┌──

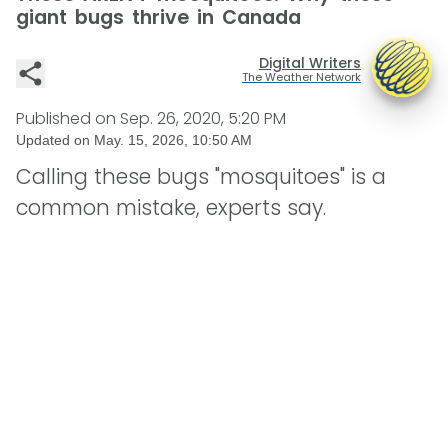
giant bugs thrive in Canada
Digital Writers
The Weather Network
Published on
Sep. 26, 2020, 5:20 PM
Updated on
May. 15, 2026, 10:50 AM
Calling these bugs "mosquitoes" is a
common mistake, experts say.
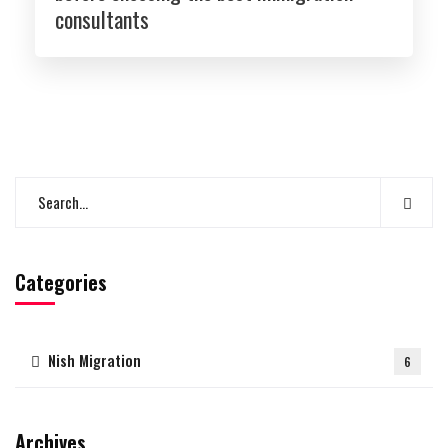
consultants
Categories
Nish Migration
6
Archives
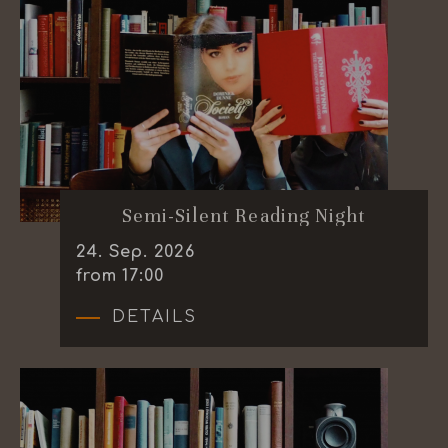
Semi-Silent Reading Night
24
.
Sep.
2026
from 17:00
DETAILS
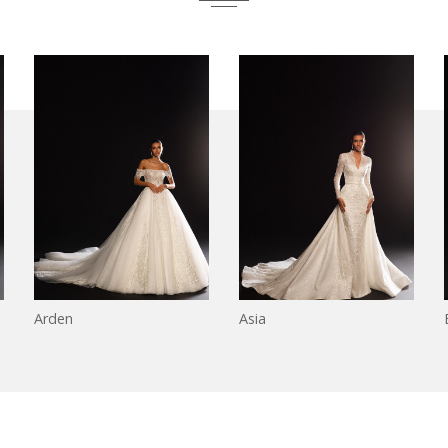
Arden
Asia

└──
┌──

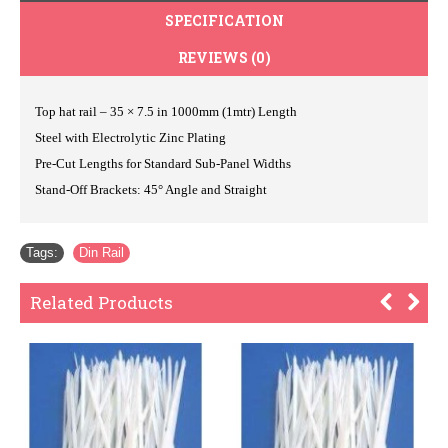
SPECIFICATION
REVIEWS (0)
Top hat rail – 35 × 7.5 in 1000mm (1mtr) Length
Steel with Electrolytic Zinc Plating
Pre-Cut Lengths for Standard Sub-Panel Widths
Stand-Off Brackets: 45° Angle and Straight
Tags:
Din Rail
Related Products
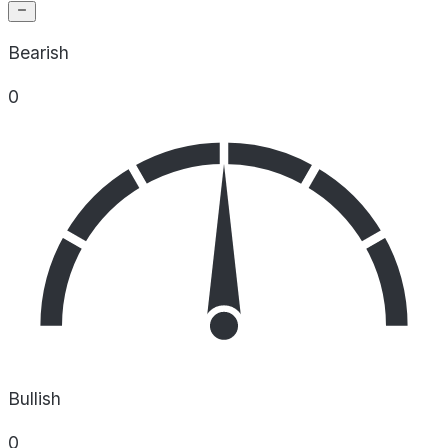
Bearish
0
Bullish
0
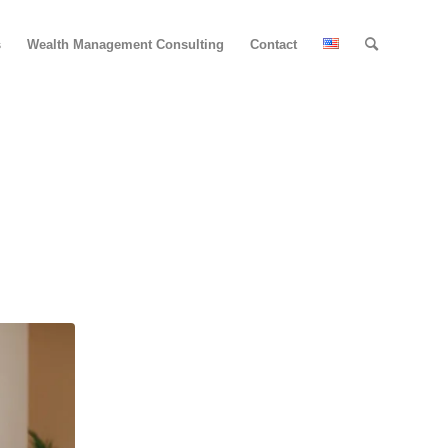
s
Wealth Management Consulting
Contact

└──

**Task details**
Please count the lines in the entries above that contain the word "bugs", and give only the number.

**Task solution**
2